** start of Supplied material **

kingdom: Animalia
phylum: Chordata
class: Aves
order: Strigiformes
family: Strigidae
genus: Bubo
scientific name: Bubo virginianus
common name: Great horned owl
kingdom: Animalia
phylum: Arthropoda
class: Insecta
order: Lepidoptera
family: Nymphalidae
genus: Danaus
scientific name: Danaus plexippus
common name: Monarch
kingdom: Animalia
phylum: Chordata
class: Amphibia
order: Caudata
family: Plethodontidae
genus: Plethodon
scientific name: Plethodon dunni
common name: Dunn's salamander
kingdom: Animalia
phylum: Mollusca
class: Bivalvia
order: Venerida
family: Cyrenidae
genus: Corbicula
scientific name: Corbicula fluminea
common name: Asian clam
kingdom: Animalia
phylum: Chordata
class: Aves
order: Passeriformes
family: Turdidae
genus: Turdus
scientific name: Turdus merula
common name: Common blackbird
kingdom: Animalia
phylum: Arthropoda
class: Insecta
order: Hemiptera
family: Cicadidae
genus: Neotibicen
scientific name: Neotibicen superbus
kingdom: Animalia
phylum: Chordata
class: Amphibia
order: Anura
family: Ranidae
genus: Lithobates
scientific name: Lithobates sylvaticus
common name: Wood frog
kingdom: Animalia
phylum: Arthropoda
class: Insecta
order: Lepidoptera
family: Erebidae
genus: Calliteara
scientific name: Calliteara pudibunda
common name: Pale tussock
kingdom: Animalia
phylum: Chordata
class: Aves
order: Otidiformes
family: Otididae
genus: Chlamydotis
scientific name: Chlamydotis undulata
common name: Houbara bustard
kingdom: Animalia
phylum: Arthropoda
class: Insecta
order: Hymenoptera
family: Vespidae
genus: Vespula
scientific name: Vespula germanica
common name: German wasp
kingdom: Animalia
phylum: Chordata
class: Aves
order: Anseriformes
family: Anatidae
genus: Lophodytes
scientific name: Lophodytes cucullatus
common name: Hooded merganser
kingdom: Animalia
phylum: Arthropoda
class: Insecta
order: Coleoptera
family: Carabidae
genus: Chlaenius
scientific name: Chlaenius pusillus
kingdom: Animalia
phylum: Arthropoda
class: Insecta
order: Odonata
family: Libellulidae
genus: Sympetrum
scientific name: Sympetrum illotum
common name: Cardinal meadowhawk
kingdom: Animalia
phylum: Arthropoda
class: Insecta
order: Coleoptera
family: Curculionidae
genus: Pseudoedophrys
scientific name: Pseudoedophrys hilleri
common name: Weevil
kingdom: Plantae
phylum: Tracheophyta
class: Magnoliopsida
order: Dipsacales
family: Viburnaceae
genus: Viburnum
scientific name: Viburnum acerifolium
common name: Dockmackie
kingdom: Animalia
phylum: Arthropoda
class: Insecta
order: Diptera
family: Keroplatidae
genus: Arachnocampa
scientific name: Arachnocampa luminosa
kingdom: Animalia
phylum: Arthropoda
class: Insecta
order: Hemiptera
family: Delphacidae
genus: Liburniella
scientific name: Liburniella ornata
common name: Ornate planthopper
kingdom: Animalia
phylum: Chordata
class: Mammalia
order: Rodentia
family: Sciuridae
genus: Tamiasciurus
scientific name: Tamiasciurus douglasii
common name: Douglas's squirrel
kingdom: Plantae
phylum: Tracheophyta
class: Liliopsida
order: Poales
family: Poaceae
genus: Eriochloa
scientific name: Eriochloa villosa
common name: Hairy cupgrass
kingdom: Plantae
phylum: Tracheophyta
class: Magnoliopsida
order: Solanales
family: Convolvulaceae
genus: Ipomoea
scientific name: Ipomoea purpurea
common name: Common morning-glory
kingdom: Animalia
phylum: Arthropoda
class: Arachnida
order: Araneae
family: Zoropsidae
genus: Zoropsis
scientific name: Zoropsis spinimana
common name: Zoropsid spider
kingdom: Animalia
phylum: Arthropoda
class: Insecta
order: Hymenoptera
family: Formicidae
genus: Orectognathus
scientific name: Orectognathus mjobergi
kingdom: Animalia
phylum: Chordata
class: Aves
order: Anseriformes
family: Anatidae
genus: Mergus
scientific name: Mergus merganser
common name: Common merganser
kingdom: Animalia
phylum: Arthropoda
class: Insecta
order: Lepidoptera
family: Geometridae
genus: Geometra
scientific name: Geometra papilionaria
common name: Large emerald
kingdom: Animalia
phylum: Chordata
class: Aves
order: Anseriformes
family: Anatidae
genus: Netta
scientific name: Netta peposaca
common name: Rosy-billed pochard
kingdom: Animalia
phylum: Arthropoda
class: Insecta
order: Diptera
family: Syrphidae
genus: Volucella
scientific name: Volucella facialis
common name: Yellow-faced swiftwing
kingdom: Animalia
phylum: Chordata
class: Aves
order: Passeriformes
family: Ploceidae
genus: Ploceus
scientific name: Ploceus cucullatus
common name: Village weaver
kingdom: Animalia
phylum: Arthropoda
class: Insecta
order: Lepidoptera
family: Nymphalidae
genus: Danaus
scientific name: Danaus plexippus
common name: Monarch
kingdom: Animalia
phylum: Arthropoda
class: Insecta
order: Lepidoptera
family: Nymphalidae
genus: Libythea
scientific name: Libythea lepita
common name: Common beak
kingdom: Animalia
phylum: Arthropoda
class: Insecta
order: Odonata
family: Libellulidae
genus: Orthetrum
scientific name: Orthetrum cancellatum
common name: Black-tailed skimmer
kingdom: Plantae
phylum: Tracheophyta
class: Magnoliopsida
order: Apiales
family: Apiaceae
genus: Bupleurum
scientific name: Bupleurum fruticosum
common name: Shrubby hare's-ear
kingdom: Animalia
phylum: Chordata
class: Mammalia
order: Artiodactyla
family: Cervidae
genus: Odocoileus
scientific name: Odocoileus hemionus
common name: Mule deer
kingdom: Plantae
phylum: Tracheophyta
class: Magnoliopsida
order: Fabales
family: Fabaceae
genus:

** end of Supplied material **

Instruction: Reproduce every line of the listing above, without altering, adding or dropping a single character.

Result of the task:
kingdom: Animalia
phylum: Chordata
class: Aves
order: Strigiformes
family: Strigidae
genus: Bubo
scientific name: Bubo virginianus
common name: Great horned owl
kingdom: Animalia
phylum: Arthropoda
class: Insecta
order: Lepidoptera
family: Nymphalidae
genus: Danaus
scientific name: Danaus plexippus
common name: Monarch
kingdom: Animalia
phylum: Chordata
class: Amphibia
order: Caudata
family: Plethodontidae
genus: Plethodon
scientific name: Plethodon dunni
common name: Dunn's salamander
kingdom: Animalia
phylum: Mollusca
class: Bivalvia
order: Venerida
family: Cyrenidae
genus: Corbicula
scientific name: Corbicula fluminea
common name: Asian clam
kingdom: Animalia
phylum: Chordata
class: Aves
order: Passeriformes
family: Turdidae
genus: Turdus
scientific name: Turdus merula
common name: Common blackbird
kingdom: Animalia
phylum: Arthropoda
class: Insecta
order: Hemiptera
family: Cicadidae
genus: Neotibicen
scientific name: Neotibicen superbus
kingdom: Animalia
phylum: Chordata
class: Amphibia
order: Anura
family: Ranidae
genus: Lithobates
scientific name: Lithobates sylvaticus
common name: Wood frog
kingdom: Animalia
phylum: Arthropoda
class: Insecta
order: Lepidoptera
family: Erebidae
genus: Calliteara
scientific name: Calliteara pudibunda
common name: Pale tussock
kingdom: Animalia
phylum: Chordata
class: Aves
order: Otidiformes
family: Otididae
genus: Chlamydotis
scientific name: Chlamydotis undulata
common name: Houbara bustard
kingdom: Animalia
phylum: Arthropoda
class: Insecta
order: Hymenoptera
family: Vespidae
genus: Vespula
scientific name: Vespula germanica
common name: German wasp
kingdom: Animalia
phylum: Chordata
class: Aves
order: Anseriformes
family: Anatidae
genus: Lophodytes
scientific name: Lophodytes cucullatus
common name: Hooded merganser
kingdom: Animalia
phylum: Arthropoda
class: Insecta
order: Coleoptera
family: Carabidae
genus: Chlaenius
scientific name: Chlaenius pusillus
kingdom: Animalia
phylum: Arthropoda
class: Insecta
order: Odonata
family: Libellulidae
genus: Sympetrum
scientific name: Sympetrum illotum
common name: Cardinal meadowhawk
kingdom: Animalia
phylum: Arthropoda
class: Insecta
order: Coleoptera
family: Curculionidae
genus: Pseudoedophrys
scientific name: Pseudoedophrys hilleri
common name: Weevil
kingdom: Plantae
phylum: Tracheophyta
class: Magnoliopsida
order: Dipsacales
family: Viburnaceae
genus: Viburnum
scientific name: Viburnum acerifolium
common name: Dockmackie
kingdom: Animalia
phylum: Arthropoda
class: Insecta
order: Diptera
family: Keroplatidae
genus: Arachnocampa
scientific name: Arachnocampa luminosa
kingdom: Animalia
phylum: Arthropoda
class: Insecta
order: Hemiptera
family: Delphacidae
genus: Liburniella
scientific name: Liburniella ornata
common name: Ornate planthopper
kingdom: Animalia
phylum: Chordata
class: Mammalia
order: Rodentia
family: Sciuridae
genus: Tamiasciurus
scientific name: Tamiasciurus douglasii
common name: Douglas's squirrel
kingdom: Plantae
phylum: Tracheophyta
class: Liliopsida
order: Poales
family: Poaceae
genus: Eriochloa
scientific name: Eriochloa villosa
common name: Hairy cupgrass
kingdom: Plantae
phylum: Tracheophyta
class: Magnoliopsida
order: Solanales
family: Convolvulaceae
genus: Ipomoea
scientific name: Ipomoea purpurea
common name: Common morning-glory
kingdom: Animalia
phylum: Arthropoda
class: Arachnida
order: Araneae
family: Zoropsidae
genus: Zoropsis
scientific name: Zoropsis spinimana
common name: Zoropsid spider
kingdom: Animalia
phylum: Arthropoda
class: Insecta
order: Hymenoptera
family: Formicidae
genus: Orectognathus
scientific name: Orectognathus mjobergi
kingdom: Animalia
phylum: Chordata
class: Aves
order: Anseriformes
family: Anatidae
genus: Mergus
scientific name: Mergus merganser
common name: Common merganser
kingdom: Animalia
phylum: Arthropoda
class: Insecta
order: Lepidoptera
family: Geometridae
genus: Geometra
scientific name: Geometra papilionaria
common name: Large emerald
kingdom: Animalia
phylum: Chordata
class: Aves
order: Anseriformes
family: Anatidae
genus: Netta
scientific name: Netta peposaca
common name: Rosy-billed pochard
kingdom: Animalia
phylum: Arthropoda
class: Insecta
order: Diptera
family: Syrphidae
genus: Volucella
scientific name: Volucella facialis
common name: Yellow-faced swiftwing
kingdom: Animalia
phylum: Chordata
class: Aves
order: Passeriformes
family: Ploceidae
genus: Ploceus
scientific name: Ploceus cucullatus
common name: Village weaver
kingdom: Animalia
phylum: Arthropoda
class: Insecta
order: Lepidoptera
family: Nymphalidae
genus: Danaus
scientific name: Danaus plexippus
common name: Monarch
kingdom: Animalia
phylum: Arthropoda
class: Insecta
order: Lepidoptera
family: Nymphalidae
genus: Libythea
scientific name: Libythea lepita
common name: Common beak
kingdom: Animalia
phylum: Arthropoda
class: Insecta
order: Odonata
family: Libellulidae
genus: Orthetrum
scientific name: Orthetrum cancellatum
common name: Black-tailed skimmer
kingdom: Plantae
phylum: Tracheophyta
class: Magnoliopsida
order: Apiales
family: Apiaceae
genus: Bupleurum
scientific name: Bupleurum fruticosum
common name: Shrubby hare's-ear
kingdom: Animalia
phylum: Chordata
class: Mammalia
order: Artiodactyla
family: Cervidae
genus: Odocoileus
scientific name: Odocoileus hemionus
common name: Mule deer
kingdom: Plantae
phylum: Tracheophyta
class: Magnoliopsida
order: Fabales
family: Fabaceae
genus:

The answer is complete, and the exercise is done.